Five volumes of poetry later, my first prose book, titled Lav Prtsa (Goode Release), has finally seen the light of day.
I’ve subtitled it “Short Stories” (Karchapatumner) simply because I couldn’t find any other way to define a genre that floats at the crossroads of the short story, flash fiction, the essay, stand-up comedy, and the living humor of friendly banter.
To be honest, I’ve written many fictional stories before, but they never quite felt right enough to turn into a book. Instead, I realized this self-made genre of short yet complete narratives—written in the spirit of a documentary memoir—with pure writerly pleasure.
Let me say from the outset: this is not the aesthetic-conceptual literature of someone aspiring to create “high art.” Rather, it is an attempt to reproduce the ancient human pleasure of telling someone something incredible on behalf of reality—and entertaining them through that telling. The act of storytelling, of making things interesting through exaggeration, of making them flourish through fascination, serves as an archaic ritual of cheerful intimacy in a time when everyone is no longer telling a story, but selling one—mostly the story of their own success.

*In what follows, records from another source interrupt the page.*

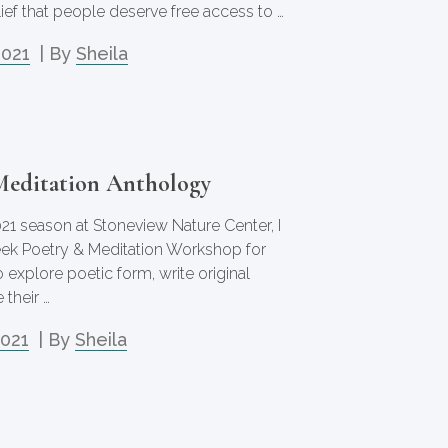
elief that people deserve free access to …
2021
| By
Sheila
Meditation Anthology
021 season at Stoneview Nature Center, I
week Poetry & Meditation Workshop for
o explore poetic form, write original
 their …
2021
| By
Sheila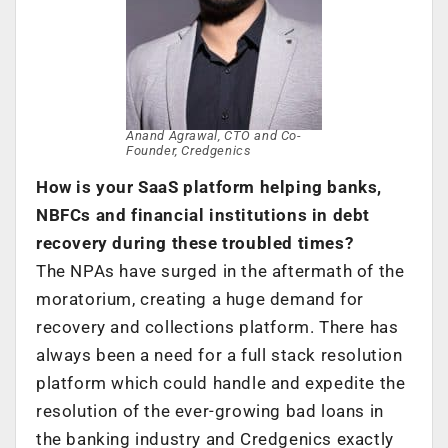
Anand Agrawal, CTO and Co-
Founder, Credgenics
How is your SaaS platform helping banks,
NBFCs and financial institutions in debt
recovery during these troubled times?
The NPAs have surged in the aftermath of the
moratorium, creating a huge demand for
recovery and collections platform. There has
always been a need for a full stack resolution
platform which could handle and expedite the
resolution of the ever-growing bad loans in
the banking industry and Credgenics exactly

I didn’t overthink it. I locked the snob-mystic, who knows how to unravel words and their subtle threads, in the basement. Instead, I trained from scratch the one within me who sees and retells the hilarious “conspiracies” of life amidst the falsity of the days—narrating in the first person. Life is a complex, illogical, yet funny adventure from which, in the end, one can have a “lucky escape.”